VietnamPlusVietnamPlus25/09/2025

Bila Anda datang ke Lao Cai selama musim gugur keemasan, dari bulan Agustus hingga Oktober menurut kalender lunar, pengunjung mungkin akan cukup beruntung untuk menyaksikan Festival Padi Baru masyarakat Xa Pho - sebuah upacara sakral dan manusiawi, sebagai ungkapan rasa syukur kepada langit dan bumi, para leluhur, serta mendoakan panen yang melimpah.

Suku Xa Pho, yang termasuk dalam kelompok etnis Phu La, tinggal terkonsentrasi di kota Sa Pa, Van Ban, dan Lao Cai. Selama beberapa generasi, mereka telah mengembangkan nilai-nilai budaya tradisional yang unik. Di antaranya, Festival Padi Baru merupakan ritual sakral yang menutup musim tanam, menyampaikan rasa syukur kepada langit dan bumi, serta mengungkapkan rasa terima kasih kepada leluhur.

Selama 300 tahun terakhir, ritual ini telah dilestarikan secara utuh, menjadi bagian tak terpisahkan dari kehidupan budaya masyarakat, dan baru-baru ini dimasukkan dalam Daftar Warisan Budaya Takbenda Nasional oleh Kementerian Kebudayaan, Olahraga, dan Pariwisata.

Waktu sakral dalam siklus pertanian

Perayaan Padi Baru merupakan kegiatan terakhir dari rangkaian kerja bakti tebang-bakar: ketika padi mulai berbuah, ketika ladang berubah menjadi kuning subur, keluarga-keluarga di desa memilih hari baik dan waktu yang baik untuk merayakan Tahun Baru.

Ini juga merupakan kesempatan untuk merangkum produksi setahun, saat untuk mempersembahkan bunga dan biji padi terbaru kepada para dewa dan leluhur; pada saat yang sama, berdoa untuk cuaca yang baik, hasil panen yang melimpah, dan anak-anak yang sehat.

tet-com-moi.png
Pemilik rumah mengadakan upacara penyambutan arwah padi. ​​(Sumber: Koran Lao Cai)

Festival Padi Baru biasanya berlangsung sekitar bulan lunar kesepuluh, tetapi bisa juga lebih awal. Menurut kepercayaan mereka, masyarakat Xa Pho menghindari perayaan Festival Padi Baru di bulan ganjil. Jadi, jika panen baik dan padi matang lebih awal, Festival Padi Baru dapat dimulai pada bulan lunar kedelapan.

Batu ajaib dan rahasia menjaga jiwa ibu padi

Hal yang paling unik dari ritual Festival Padi Baru adalah "menjaga roh induk padi" di sawah dan "membawa roh induk padi" pulang.

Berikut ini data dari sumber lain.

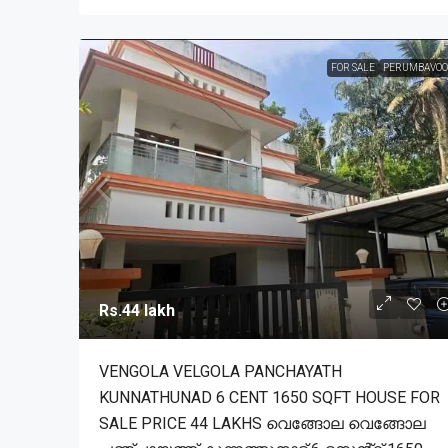
FOR SALE
PERUMBAVOO
Rs.44 lakh
VENGOLA VELGOLA PANCHAYATH
KUNNATHUNAD 6 CENT 1650 SQFT HOUSE FOR
SALE PRICE 44 LAKHS വെങ്ങോല വെങ്ങോല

Pada hari pertama Festival Padi Baru, pasangan ini bangun pagi-pagi untuk memanen padi dengan berbagai ritual dan pantangan. Mereka membawa serta bungkusan beras, sabit, keranjang di atas kepala, dan yang terpenting, batu ajaib—batu putih dengan banyak butiran berbentuk segi lima yang menyerupai butiran padi—yang diyakini mengandung roh padi.

hon-da-than.jpg
Batu ajaib menjaga jiwa beras. (Foto: Koran Lao Cai)

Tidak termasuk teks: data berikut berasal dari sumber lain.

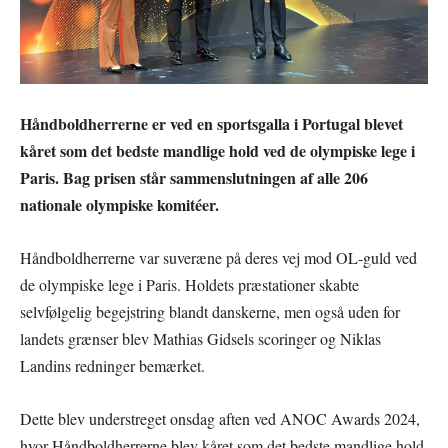
Håndboldherrerne er ved en sportsgalla i Portugal blevet
kåret som det bedste mandlige hold ved de olympiske lege i
Paris. Bag prisen står sammenslutningen af alle 206
nationale olympiske komitéer.
Håndboldherrerne var suveræne på deres vej mod OL-guld ved
de olympiske lege i Paris. Holdets præstationer skabte
selvfølgelig begejstring blandt danskerne, men også uden for
landets grænser blev Mathias Gidsels scoringer og Niklas
Landins redninger bemærket.
Dette blev understreget onsdag aften ved ANOC Awards 2024,
hvor Håndboldherrerne blev kåret som det bedste mandlige hold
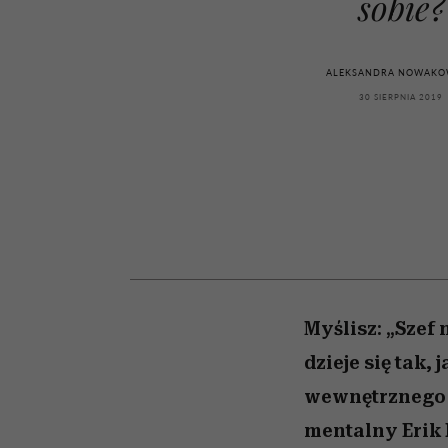
sobie?
kawę z Kasią Miller”, s.
tysiące widzów
pamięć
odc. 7]
ALEKSANDRA NOWAKO
30 SIERPNIA 2019
Myślisz: „Szef
dzieje się tak,
wewnętrznego d
mentalny Erik 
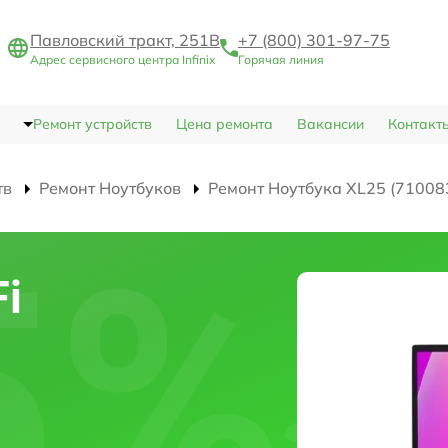
Павловский тракт, 251В
+7 (800) 301-97-75
Адрес сервисного центра Infinix
Горячая линия
Ремонт устройств
Цена ремонта
Вакансии
Контакт
тв
Ремонт Ноутбуков
Ремонт Ноутбука XL25 (71008
i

Hari pertama panen bagaikan menyambut arwah padi pulang, jadi segala sesuatunya harus tabu: pemilik rumah langsung menuju ladang, tidak boleh berbelok atau mengambil jalan pintas. Dalam perjalanan, jangan bertanya atau menjawab orang lain, karena dipercaya bahwa perkataan yang ceroboh dapat mengganggu arwah padi dan menyebabkan janji temu terlewatkan.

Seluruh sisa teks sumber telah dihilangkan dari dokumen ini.